### WORK TASK
Read the entries below and pull out each line with the string "four".

### RECORDS SHOWN

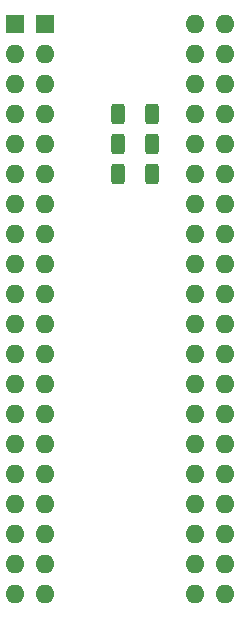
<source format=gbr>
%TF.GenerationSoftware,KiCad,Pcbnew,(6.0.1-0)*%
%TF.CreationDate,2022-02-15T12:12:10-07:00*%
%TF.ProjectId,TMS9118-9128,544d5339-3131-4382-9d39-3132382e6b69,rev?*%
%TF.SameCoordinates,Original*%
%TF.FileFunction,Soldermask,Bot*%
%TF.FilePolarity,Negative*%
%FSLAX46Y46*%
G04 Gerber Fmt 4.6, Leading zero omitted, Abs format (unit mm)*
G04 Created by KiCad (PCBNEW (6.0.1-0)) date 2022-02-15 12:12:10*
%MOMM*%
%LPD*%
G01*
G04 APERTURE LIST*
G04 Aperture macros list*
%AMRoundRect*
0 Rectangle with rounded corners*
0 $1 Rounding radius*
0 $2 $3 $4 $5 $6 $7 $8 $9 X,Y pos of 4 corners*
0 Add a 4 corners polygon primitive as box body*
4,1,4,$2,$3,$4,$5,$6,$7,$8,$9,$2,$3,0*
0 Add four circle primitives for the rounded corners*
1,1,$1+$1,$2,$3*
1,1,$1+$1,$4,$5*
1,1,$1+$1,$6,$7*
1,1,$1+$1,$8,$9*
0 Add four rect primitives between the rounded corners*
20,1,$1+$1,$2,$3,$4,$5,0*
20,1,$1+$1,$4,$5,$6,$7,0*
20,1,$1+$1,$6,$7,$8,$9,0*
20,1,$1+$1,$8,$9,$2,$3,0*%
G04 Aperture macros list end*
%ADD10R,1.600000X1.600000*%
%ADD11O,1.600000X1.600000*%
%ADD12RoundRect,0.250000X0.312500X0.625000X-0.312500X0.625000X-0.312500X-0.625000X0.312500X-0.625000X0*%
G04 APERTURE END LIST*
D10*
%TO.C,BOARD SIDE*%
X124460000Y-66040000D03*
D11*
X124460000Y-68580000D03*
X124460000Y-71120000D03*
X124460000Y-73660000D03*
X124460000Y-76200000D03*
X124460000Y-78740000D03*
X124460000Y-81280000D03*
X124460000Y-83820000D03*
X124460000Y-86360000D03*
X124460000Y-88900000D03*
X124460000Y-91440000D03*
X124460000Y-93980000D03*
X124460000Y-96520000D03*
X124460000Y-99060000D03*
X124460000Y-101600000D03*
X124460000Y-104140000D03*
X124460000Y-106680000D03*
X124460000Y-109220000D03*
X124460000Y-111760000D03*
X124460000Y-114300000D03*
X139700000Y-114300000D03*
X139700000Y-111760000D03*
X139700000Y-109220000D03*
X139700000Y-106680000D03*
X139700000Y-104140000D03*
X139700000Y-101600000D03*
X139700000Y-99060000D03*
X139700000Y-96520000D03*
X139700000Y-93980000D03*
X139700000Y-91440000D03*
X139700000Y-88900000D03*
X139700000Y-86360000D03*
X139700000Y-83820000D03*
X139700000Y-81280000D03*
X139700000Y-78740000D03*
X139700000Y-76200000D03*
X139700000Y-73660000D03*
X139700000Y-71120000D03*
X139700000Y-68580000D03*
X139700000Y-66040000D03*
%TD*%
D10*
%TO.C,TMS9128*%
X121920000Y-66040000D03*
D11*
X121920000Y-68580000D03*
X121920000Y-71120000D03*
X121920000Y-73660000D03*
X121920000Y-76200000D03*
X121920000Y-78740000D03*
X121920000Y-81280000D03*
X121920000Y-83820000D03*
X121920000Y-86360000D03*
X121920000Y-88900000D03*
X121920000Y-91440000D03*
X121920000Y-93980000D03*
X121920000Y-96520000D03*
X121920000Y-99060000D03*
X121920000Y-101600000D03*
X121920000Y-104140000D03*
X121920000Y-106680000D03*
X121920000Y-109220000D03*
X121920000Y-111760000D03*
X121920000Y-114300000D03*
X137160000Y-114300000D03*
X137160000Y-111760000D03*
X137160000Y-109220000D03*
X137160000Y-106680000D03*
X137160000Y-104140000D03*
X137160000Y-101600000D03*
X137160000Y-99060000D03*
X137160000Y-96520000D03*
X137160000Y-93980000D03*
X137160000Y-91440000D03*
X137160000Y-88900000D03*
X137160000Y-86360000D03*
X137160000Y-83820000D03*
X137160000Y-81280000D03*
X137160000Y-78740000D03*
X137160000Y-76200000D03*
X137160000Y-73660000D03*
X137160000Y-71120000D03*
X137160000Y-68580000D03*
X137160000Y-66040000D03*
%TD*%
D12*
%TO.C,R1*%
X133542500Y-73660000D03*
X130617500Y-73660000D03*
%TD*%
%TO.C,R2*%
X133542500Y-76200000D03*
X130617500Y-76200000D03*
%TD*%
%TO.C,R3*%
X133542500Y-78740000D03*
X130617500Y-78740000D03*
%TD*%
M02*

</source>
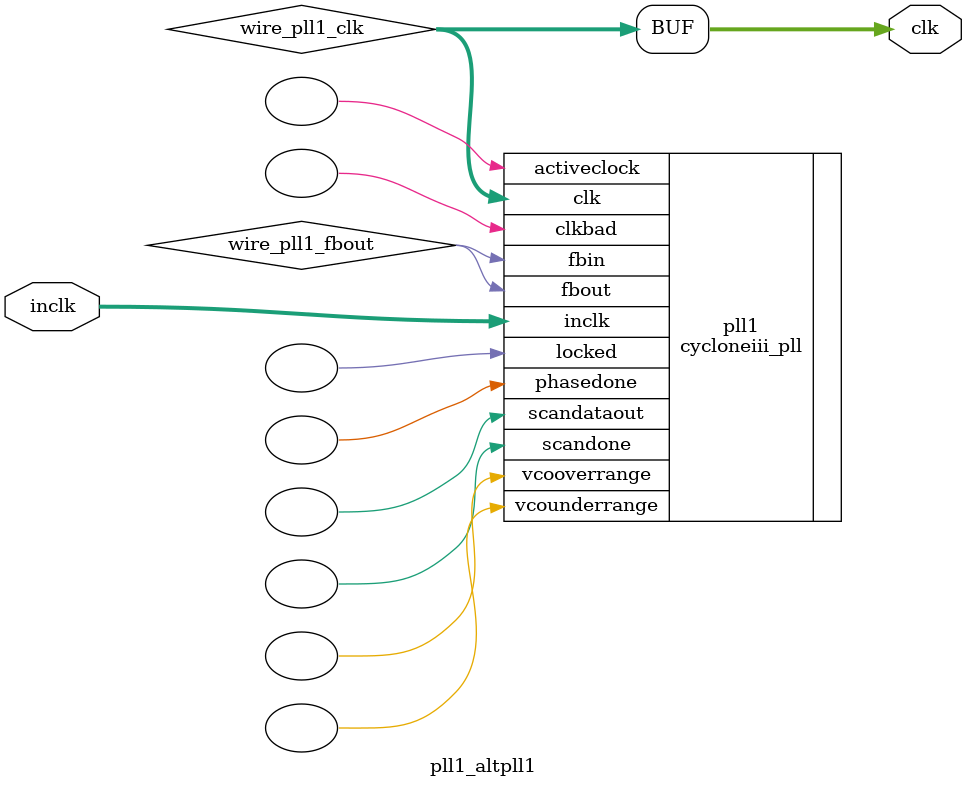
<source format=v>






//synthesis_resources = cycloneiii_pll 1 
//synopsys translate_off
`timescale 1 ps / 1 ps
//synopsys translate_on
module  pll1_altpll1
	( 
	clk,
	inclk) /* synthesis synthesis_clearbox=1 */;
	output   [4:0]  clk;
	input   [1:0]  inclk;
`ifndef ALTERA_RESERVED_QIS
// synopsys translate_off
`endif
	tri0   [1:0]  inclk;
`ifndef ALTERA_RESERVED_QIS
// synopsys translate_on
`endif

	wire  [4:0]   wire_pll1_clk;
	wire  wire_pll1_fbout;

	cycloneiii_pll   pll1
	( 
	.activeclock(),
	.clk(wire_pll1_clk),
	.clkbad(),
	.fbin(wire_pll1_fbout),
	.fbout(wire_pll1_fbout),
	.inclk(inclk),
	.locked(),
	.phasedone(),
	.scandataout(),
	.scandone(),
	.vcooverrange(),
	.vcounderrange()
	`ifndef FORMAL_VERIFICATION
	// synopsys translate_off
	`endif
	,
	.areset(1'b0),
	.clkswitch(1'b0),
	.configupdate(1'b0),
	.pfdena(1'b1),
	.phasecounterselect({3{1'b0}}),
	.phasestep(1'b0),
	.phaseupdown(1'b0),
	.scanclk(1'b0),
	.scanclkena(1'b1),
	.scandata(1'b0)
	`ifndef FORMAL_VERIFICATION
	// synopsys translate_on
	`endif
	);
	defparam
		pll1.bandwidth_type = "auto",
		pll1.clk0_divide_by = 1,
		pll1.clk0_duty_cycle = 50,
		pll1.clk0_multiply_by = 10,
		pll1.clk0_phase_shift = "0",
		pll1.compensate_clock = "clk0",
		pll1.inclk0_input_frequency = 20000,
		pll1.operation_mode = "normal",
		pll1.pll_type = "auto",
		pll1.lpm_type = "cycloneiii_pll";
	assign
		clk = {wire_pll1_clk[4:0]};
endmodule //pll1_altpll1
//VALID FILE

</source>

### THE COMPLETED TASK
0 Add four circle primitives for the rounded corners*
0 Add four rect primitives between the rounded corners*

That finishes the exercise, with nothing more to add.